Brachyloma djerral
- Conservation status: Priority Three — Poorly Known Taxa (DEC)

Scientific classification
- Kingdom: Plantae
- Clade: Tracheophytes
- Clade: Angiosperms
- Clade: Eudicots
- Clade: Asterids
- Order: Ericales
- Family: Ericaceae
- Genus: Brachyloma
- Species: B. djerral
- Binomial name: Brachyloma djerral Cranfield & Hislop

= Brachyloma djerral =

- Genus: Brachyloma
- Species: djerral
- Authority: Cranfield & Hislop
- Conservation status: P3

Species of plant

Brachyloma djerral is a species of flowering plant in the family Ericaceae and is endemic to a small area in the west of Western Australia.

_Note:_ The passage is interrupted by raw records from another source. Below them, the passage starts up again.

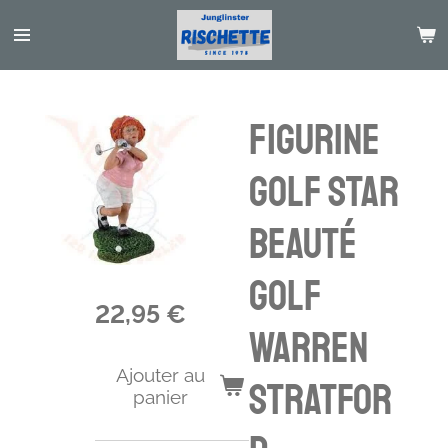
Passer
au
contenu
principal
figurine
golf star
beauté
golf
22,95 €
Warren
Ajouter au
Stratfor
panier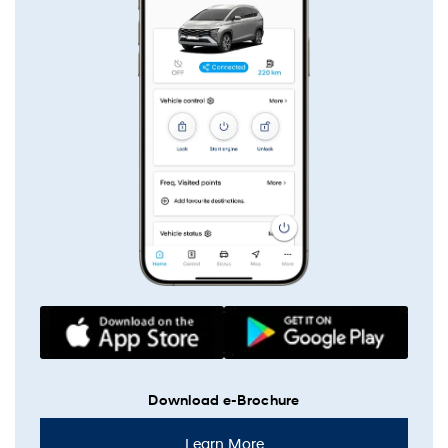
Download e-Brochure
Learn More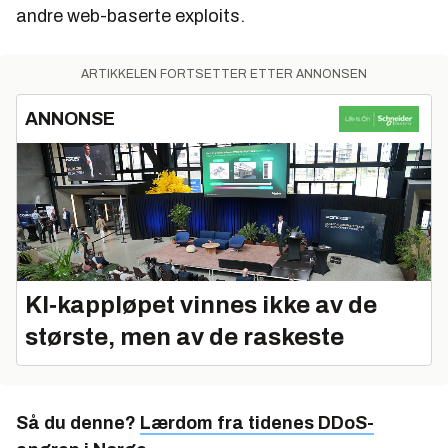
andre web-baserte exploits.
ARTIKKELEN FORTSETTER ETTER ANNONSEN
ANNONSE
KI‑kappløpet vinnes ikke av de
største, men av de raskeste
Så du denne?
Lærdom fra tidenes DDoS-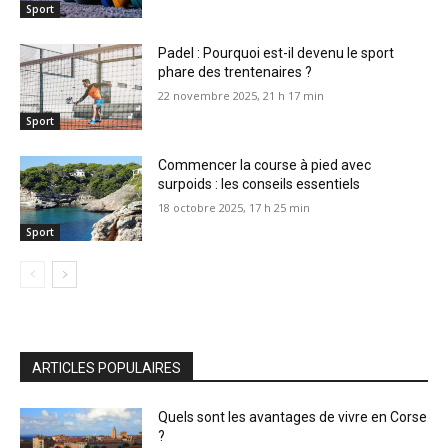
Sport
Padel : Pourquoi est-il devenu le sport
phare des trentenaires ?
22 novembre 2025, 21 h 17 min
Sport
Commencer la course à pied avec
surpoids : les conseils essentiels
18 octobre 2025, 17 h 25 min
Sport
ARTICLES POPULAIRES
Quels sont les avantages de vivre en Corse
?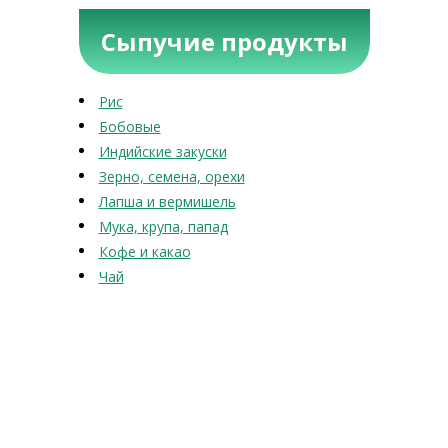
Сыпучие продукты
Рис
Бобовые
Индийские закуски
Зерно, семена, орехи
Лапша и вермишель
Мука, крупа, папад
Кофе и какао
Чай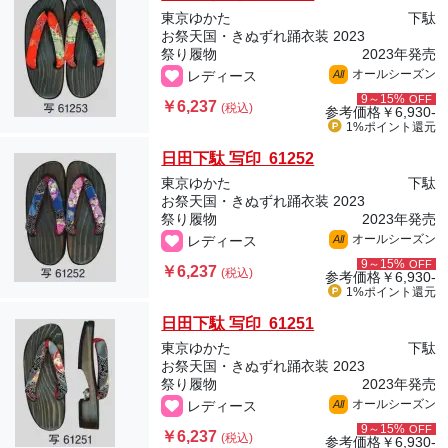
東京ゆかた
下駄
お祭天国・きぬずれ踊衣装 2023
祭り履物
2023年発売
オールシーズン
レディース
All
9～15%
OFF
￥6,237
(税込)
参考価格
￥6,930-
1%ポイント
還元
日田下駄 写印 61252
東京ゆかた
下駄
お祭天国・きぬずれ踊衣装 2023
祭り履物
2023年発売
オールシーズン
レディース
All
9～15%
OFF
￥6,237
(税込)
参考価格
￥6,930-
1%ポイント
還元
日田下駄 写印 61251
東京ゆかた
下駄
お祭天国・きぬずれ踊衣装 2023
祭り履物
2023年発売
オールシーズン
レディース
All
9～15%
OFF
￥6,237
(税込)
参考価格
￥6,930-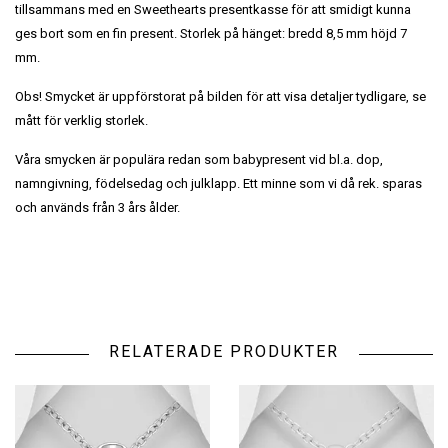
tillsammans med en Sweethearts presentkasse för att smidigt kunna
ges bort som en fin present. Storlek på hänget: bredd 8,5 mm höjd 7
mm.
Obs! Smycket är uppförstorat på bilden för att visa detaljer tydligare, se
mått för verklig storlek.
Våra smycken är populära redan som babypresent vid bl.a. dop,
namngivning, födelsedag och julklapp. Ett minne som vi då rek. sparas
och används från 3 års ålder.
RELATERADE PRODUKTER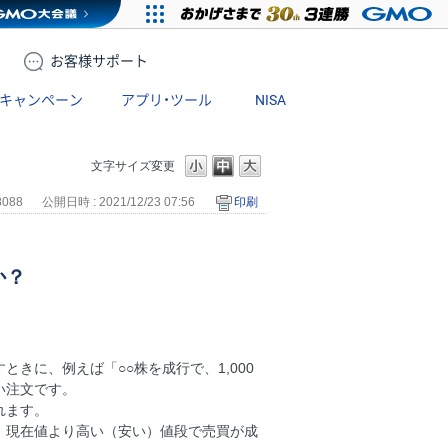
お客様
サポート
キャンペーン
アプリ・ツール
NISA
文字サイズ変更
8088
公開日時 : 2021/12/23 07:56
印刷
か？
きに、例えば「○○株を成行で、1,000
い注文です。
れます。
、現在値より高い（安い）値段で売買が成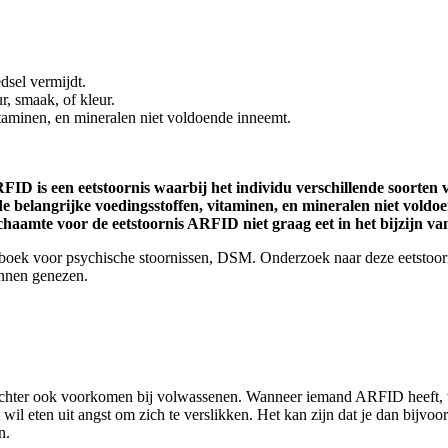
dsel vermijdt.
, smaak, of kleur.
itaminen, en mineralen niet voldoende inneemt.
ID is een eetstoornis waarbij het individu verschillende soorten 
lde belangrijke voedingsstoffen, vitaminen, en mineralen niet vol
 schaamte voor de eetstoornis ARFID niet graag eet in het bijzijn v
ndboek voor psychische stoornissen, DSM. Onderzoek naar deze eetstoor
unnen genezen.
chter ook voorkomen bij volwassenen. Wanneer iemand ARFID heeft, wil 
il eten uit angst om zich te verslikken. Het kan zijn dat je dan bijv
n.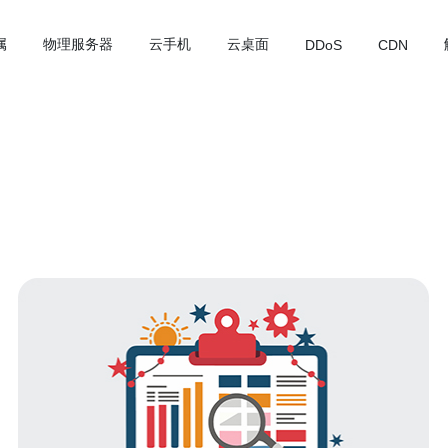
属
物理服务器
云手机
云桌面
DDoS
CDN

It is an erect, compact shrub with narrowly egg-shaped to narrowly elliptic leaves and red, tube-shaped flowers.

==Description==
Brachyloma djerral is an erect, compact shrub that usually grows to 1.2 m high and wide and has many stems arising from its base. The leaves are narrowly egg-shaped with the narrower end towards the base to narrowly elliptic, 4.0–7.0 mm long and 1.4–2.4 mm wide on a petiole 0.4–1 mm long, with a sharply-pointed tip. The leaves are glabrous and the lower surface is paler than the upper surface. The flowers are arranged singly in leaf axils with bracts, and bracteoles 1.0–1.8 mm long at the base. The sepals are egg-shaped, 2.0–2.4 mm long and 1.5–2.2 mm wide. The petals are red, and joined to form a tube 3.2–4.5 mm long with egg-shaped lobes 1.8–2.7 mm long. Flowering time varies with seasonal conditions, but mainly between May and July, and the fruit is a spherical drupe 3–6 mm long and 5.0–7.5 mm wide.

==Taxonomy and naming==
Brachyloma djerral was first formally described 2017 by Raymond Cranfield and Michael Hislop in the journal Nuytsia from specimens collected north-east of Kalbarri in 2005. The specific epithet (djerral) is a Noongar word meaning "the north", referring to the distribution of this species.

==Distribution==
This species of shrub grows in low, open woodland and heath in a small area near and to the east and north-east of Kalbarri, in the Geraldton Sandplains and Yalgoo bioregions of south-western Western Australia.

==Conservation status==
Brachyloma djerral is listed as "Priority Three" by the Western Australian Government Department of Biodiversity, Conservation and Attractions, meaning that it is poorly known and known from only a few locations but is not under imminent threat.